THE human remains of hundreds of Southampton crew members on Titanic, together with the ill-fated liner’s wreckage, have been safeguarded under the protection of the United Nations (UN), the Daily Echo can reveal.

In only the third such move to be undertaken by the UN’s Educational, Scientific and Cultural Organisation (UNESCO), countries around the world have agreed to impose new, strict laws on the area in and around the 100-year-old wreck on the Atlantic seabed.

The Titanic is considered so important that UNESCO has described it as “the Stonehenge of the deep”.

There are still many families living in Southampton whose direct ancestors were among the hundreds of local seafarers drowned when Titanic sank, and whose bodies were never recovered.

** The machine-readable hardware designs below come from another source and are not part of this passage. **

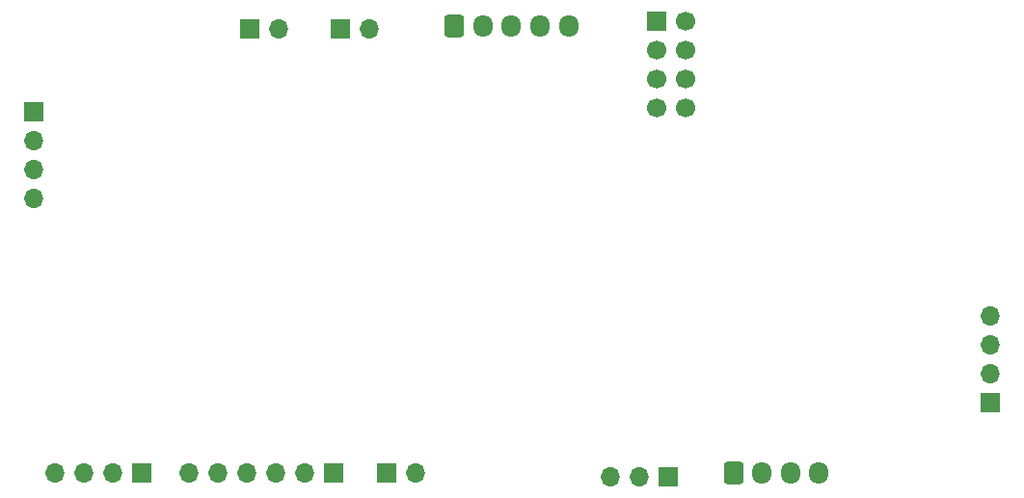
<source format=gbr>
%TF.GenerationSoftware,KiCad,Pcbnew,(6.0.11)*%
%TF.CreationDate,2023-08-09T22:56:24+02:00*%
%TF.ProjectId,Voiture_RC,566f6974-7572-4655-9f52-432e6b696361,rev?*%
%TF.SameCoordinates,Original*%
%TF.FileFunction,Soldermask,Bot*%
%TF.FilePolarity,Negative*%
%FSLAX46Y46*%
G04 Gerber Fmt 4.6, Leading zero omitted, Abs format (unit mm)*
G04 Created by KiCad (PCBNEW (6.0.11)) date 2023-08-09 22:56:24*
%MOMM*%
%LPD*%
G01*
G04 APERTURE LIST*
G04 Aperture macros list*
%AMRoundRect*
0 Rectangle with rounded corners*
0 $1 Rounding radius*
0 $2 $3 $4 $5 $6 $7 $8 $9 X,Y pos of 4 corners*
0 Add a 4 corners polygon primitive as box body*
4,1,4,$2,$3,$4,$5,$6,$7,$8,$9,$2,$3,0*
0 Add four circle primitives for the rounded corners*
1,1,$1+$1,$2,$3*
1,1,$1+$1,$4,$5*
1,1,$1+$1,$6,$7*
1,1,$1+$1,$8,$9*
0 Add four rect primitives between the rounded corners*
20,1,$1+$1,$2,$3,$4,$5,0*
20,1,$1+$1,$4,$5,$6,$7,0*
20,1,$1+$1,$6,$7,$8,$9,0*
20,1,$1+$1,$8,$9,$2,$3,0*%
G04 Aperture macros list end*
%ADD10R,1.700000X1.700000*%
%ADD11O,1.700000X1.700000*%
%ADD12RoundRect,0.250000X-0.600000X-0.725000X0.600000X-0.725000X0.600000X0.725000X-0.600000X0.725000X0*%
%ADD13O,1.700000X1.950000*%
%ADD14C,1.700000*%
G04 APERTURE END LIST*
D10*
%TO.C,J4*%
X164000000Y-147000000D03*
D11*
X166540000Y-147000000D03*
%TD*%
D10*
%TO.C,J3*%
X152000000Y-108000000D03*
D11*
X154540000Y-108000000D03*
%TD*%
D12*
%TO.C,J8*%
X194500000Y-147000000D03*
D13*
X197000000Y-147000000D03*
X199500000Y-147000000D03*
X202000000Y-147000000D03*
%TD*%
D10*
%TO.C,J5*%
X142540000Y-147000000D03*
D11*
X140000000Y-147000000D03*
X137460000Y-147000000D03*
X134920000Y-147000000D03*
%TD*%
D10*
%TO.C,J2*%
X159350000Y-147000000D03*
D11*
X156810000Y-147000000D03*
X154270000Y-147000000D03*
X151730000Y-147000000D03*
X149190000Y-147000000D03*
X146650000Y-147000000D03*
%TD*%
D10*
%TO.C,U3*%
X187770000Y-107285000D03*
D14*
X190310000Y-107285000D03*
X187770000Y-109825000D03*
X190310000Y-109825000D03*
X187770000Y-112365000D03*
X190310000Y-112365000D03*
X187770000Y-114905000D03*
X190310000Y-114905000D03*
%TD*%
D12*
%TO.C,J10*%
X170000000Y-107700000D03*
D13*
X172500000Y-107700000D03*
X175000000Y-107700000D03*
X177500000Y-107700000D03*
X180000000Y-107700000D03*
%TD*%
D10*
%TO.C,J7*%
X160000000Y-108000000D03*
D11*
X162540000Y-108000000D03*
%TD*%
D10*
%TO.C,J6*%
X217000000Y-140800000D03*
D11*
X217000000Y-138260000D03*
X217000000Y-135720000D03*
X217000000Y-133180000D03*
%TD*%
D10*
%TO.C,J9*%
X133080100Y-115249200D03*
D11*
X133080100Y-117789200D03*
X133080100Y-120329200D03*
X133080100Y-122869200D03*
%TD*%
D10*
%TO.C,J1*%
X188790000Y-147300000D03*
D11*
X186250000Y-147300000D03*
X183710000Y-147300000D03*
%TD*%
M02*

</source>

Now, under international law, measures have been introduced to “protect the wreck and ensure the human remains are treated with dignity’‘.

Ever since the wreck has been discovered there has been fierce controversy over whether Titanic should be respected as the grave of more than 1,500 passengers and crew who died after the liner hit an iceberg on her maiden voyage from Southampton in April, 1912.

Until now, the wreck was not eligible for protection under UNESCO’s Con-vention on the Protection of Under-water Cultural Heritage, which applies only to wreckage that has remained submerged for at least 100 years.

As 2012 marks the 100th anniversary of the sinking, the ship’s wreckage will now come under the cover of the UNESCO convention, which seeks to safeguard wrecks and cultural relics underwater.

The news has come too late for the last survivor of Titanic, Milvina Dean, from Woodlands, near Southampton, who died in May, 2009 aged 97. She staunchly believed, as it is the last resting place of her father, it should be protected.

UNESCO’s director-general, Irina Bokova, said: “The sinking of Titanic is anchored in the memory of humanity and is historically unique, like the Stonehenge of the deep, so I am pleased that this site can now be protected by the UNESCO convention.”

The director-general called on diving expeditions not to dump equipment or place commemorative plaques on the Titanic site.

Remnants of Titanic lie at a depth of 4,000 metres off the coast of Newfoundland, and no single nation can claim the site because it is in international waters. However, from now on nations party to the UNESCO convention can outlaw the “destruction, pillage, sale and dispersion of objects found at the site.’‘ The convention provides a system of cooperation between states “to prevent exploration deemed unscientific or unethical”.

Under the convention, UNESCO has the authority to seize any illicitly recovered artefacts and close ports to all vessels undertaking exploration, undertaken against the principles of the treaty.